Maybe it was too much reading about the creepy Jade Helm 15 military exercises in the southwestern United States, or maybe it was eating that pepperoni pizza before bedtime – whatever it was, I had a terrible dream the other night. Worse than a Brad Benson nightmare.
I dreamt we were invaded from the U.S.
It was quite vivid. The invading force swept across the border, blowing the Peace Arch to smithereens, and secured Vancouver in blitzkrieg fashion. However, in a surprise counter-offensive, the Squamish Nation blew up Lion’s Gate and the Second Narrows bridges. Ground troops, tanks and heavy artillery were stalled at Stanley Park.

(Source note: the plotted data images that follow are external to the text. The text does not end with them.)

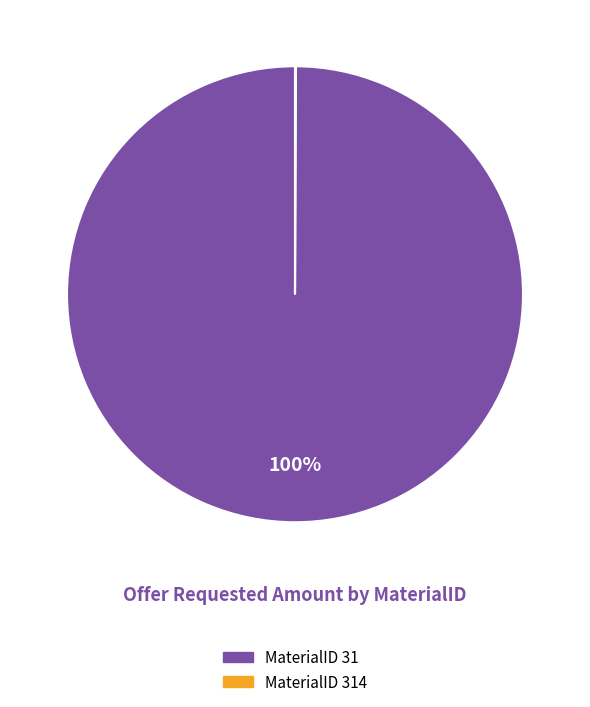

To the nearest percent, what is the average slice percentage?

50%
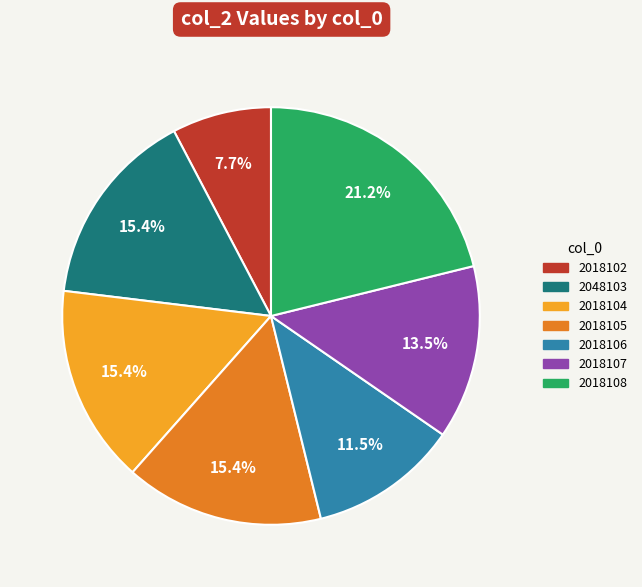

Which category has the smallest portion of the pie?

2018102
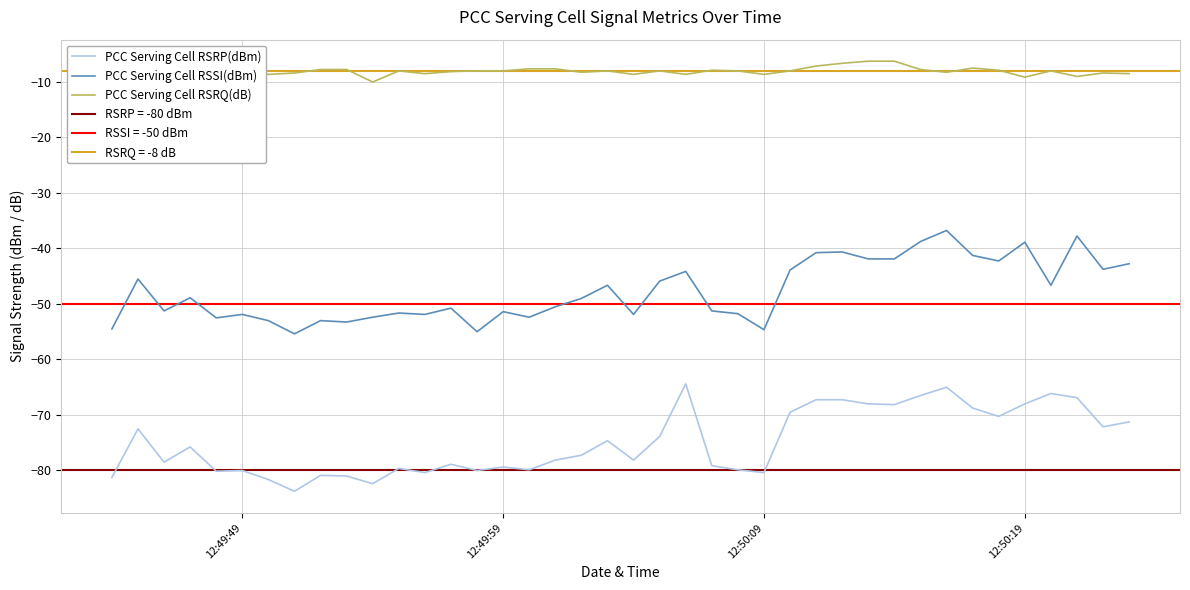

True or false: PCC Serving Cell RSSI(dBm) and PCC Serving Cell RSRQ(dB) intersect in this chart.

False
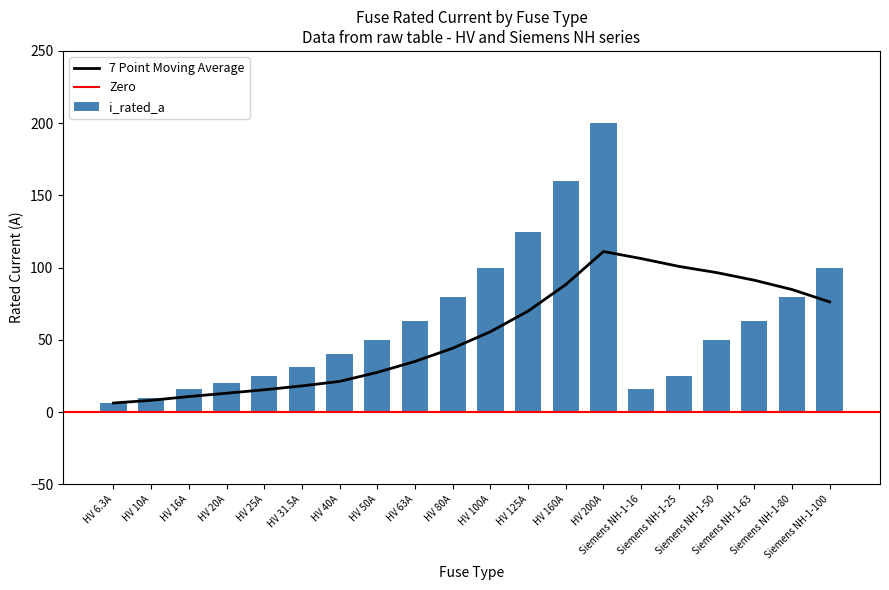

Rank the categories by value from lowest to highest.

HV 6.3A, HV 10A, HV 16A, Siemens NH-1-16, HV 20A, HV 25A, Siemens NH-1-25, HV 31.5A, HV 40A, HV 50A, Siemens NH-1-50, HV 63A, Siemens NH-1-63, HV 80A, Siemens NH-1-80, HV 100A, Siemens NH-1-100, HV 125A, HV 160A, HV 200A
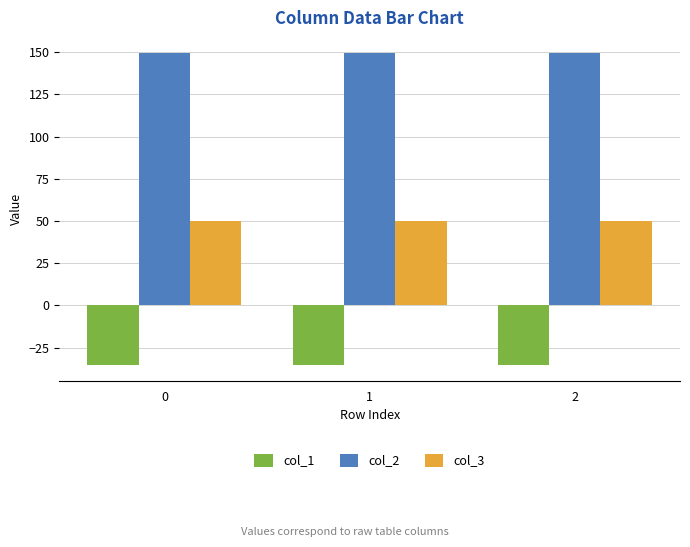

Which series has the largest total across all categories?

col_2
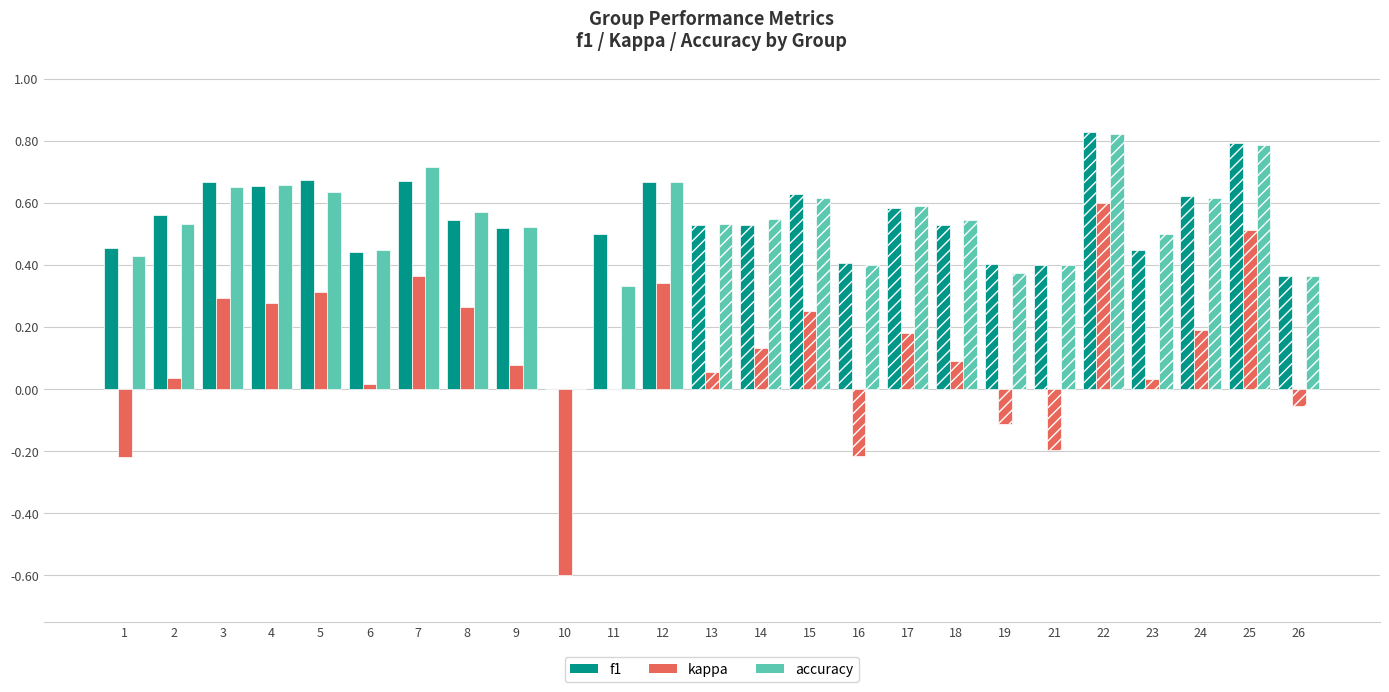

What are all the series names shown in the legend?

f1, kappa, accuracy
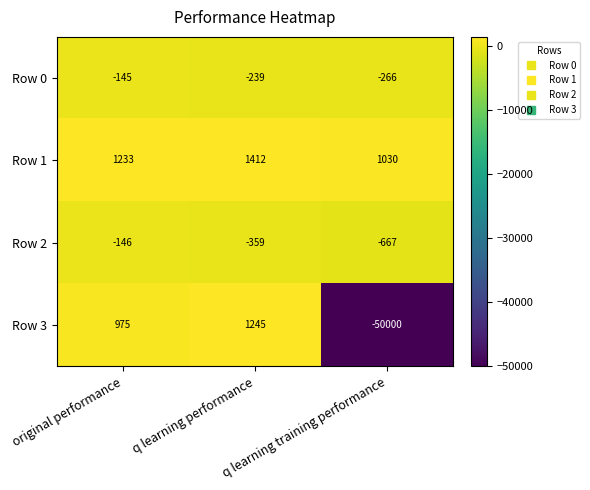

Which series has the widest spread of values?

Row 3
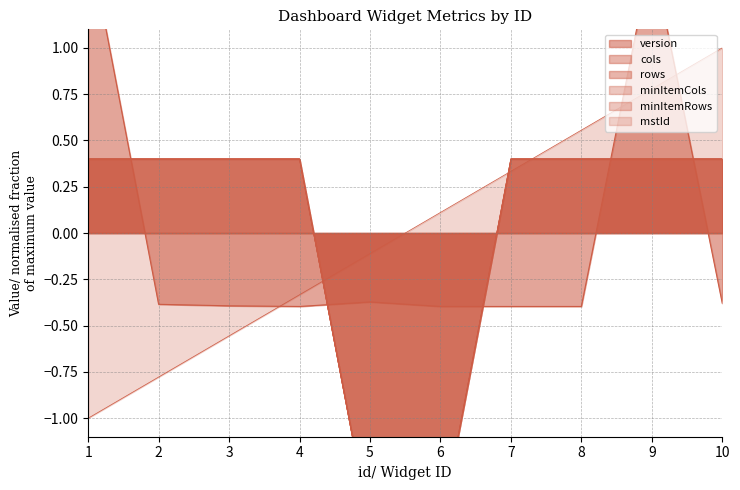

Does the chart have visible grid lines?

Yes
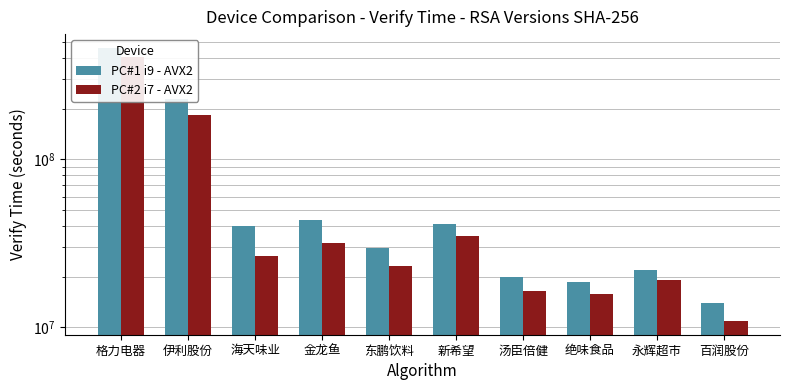

Reading left to right, list all the values displayed in this chart.

PC#1 i9 - AVX2: 格力电器=459580820	伊利股份=228195910	海天味业=39958899	金龙鱼=43204781	东鹏饮料=29710283	新希望=41205489	汤臣倍健=19978027	绝味食品=18509517	永辉超市=21881966	百润股份=13869533
PC#2 i7 - AVX2: 格力电器=403927244	伊利股份=183697879	海天味业=26518980	金龙鱼=31679467	东鹏饮料=23173961	新希望=34882505	汤臣倍健=16351146	绝味食品=15696506	永辉超市=19099508	百润股份=10904907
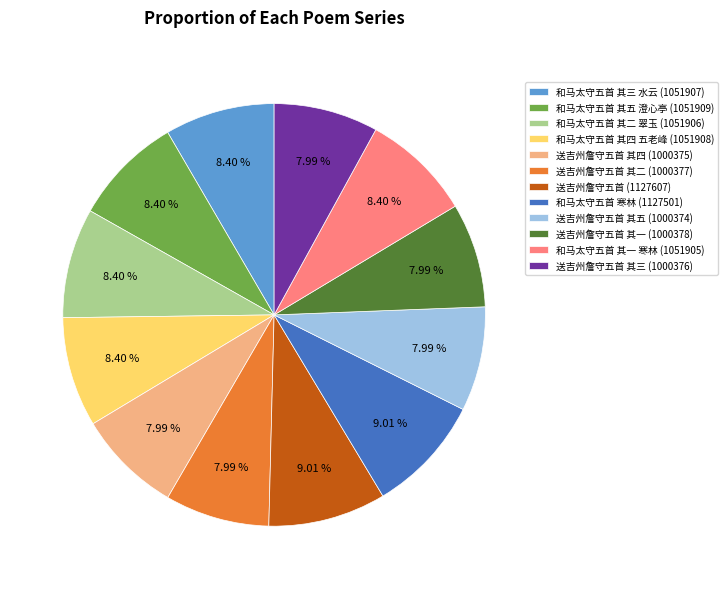

Do 和马太守五首 其二 翠玉 (1051906) and 送吉州詹守五首 其二 (1000377) together represent more than half of the pie?

No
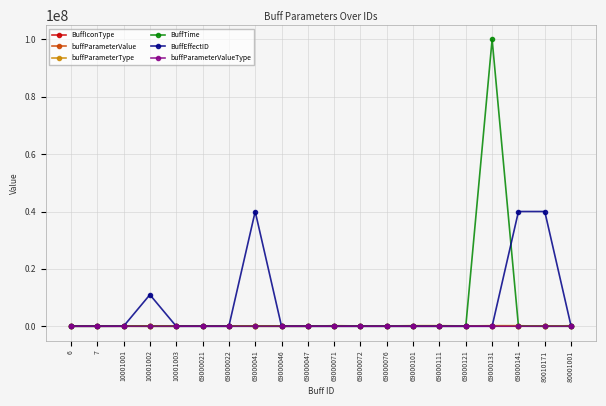

Which series ends up on top after the final intersection of buffParameterType and BuffTime?

buffParameterType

With the sound of shots echoing through the halls at BC Ferries’ corporate office, CEO Mike Corrigan ordered the Queen of Surrey scuttled in Horseshoe Bay, where she lay with the crabs.
The Sunshine Coast was cut off, for now.
At a giant open-air town hall in Sechelt’s Spirit Square, battle-dressed chiefs, mayors and sundry stood alongside RCMP Staff Sgt. Vishal Mathura, who addressed the assembled thousands. Citizens had been asked to bring any weapons they had, and the result was amazing. Roberts Creek was second only to Pender Harbour for sheer firepower. Sechelt Mayor Bruce Milne was carrying an old musket and looked mean in a duck-hunting cap. Gibsons Mayor Wayne Rowe carried a big stick. The SCRD’s Garry Nohr and Frank Mauro carried a log. By contrast, warriors from the Sechelt Nation were outfitted in black paramilitary gear, complete with infrared helmets and drone-killing laser harpoons.
Vishal – geared up himself like a Mountie cyborg – deployed the troops in units along the beaches, where workers built bunkers and dug trenches at a feverish pace.
Restaurants, supermarkets, bakeries and community kitchens vied to make the most celebrated chili and coffee for the defenders of the realm. Money was of no import; the usual rules of exchange were forgotten.
The Sunshine Coast was dug in as one, waiting.
And waiting.
We wondered why they weren’t hitting us from the air, and a rumour spread down the lines that the invaders didn’t know where the Sunshine Coast was. And without the ferries, they had no idea how to get here.
The occupation lasted three weeks. Then one day the TVs came back on. The troops had left. The invasion was over and the Coast had been spared.
We learned later that it was Putin who saved us.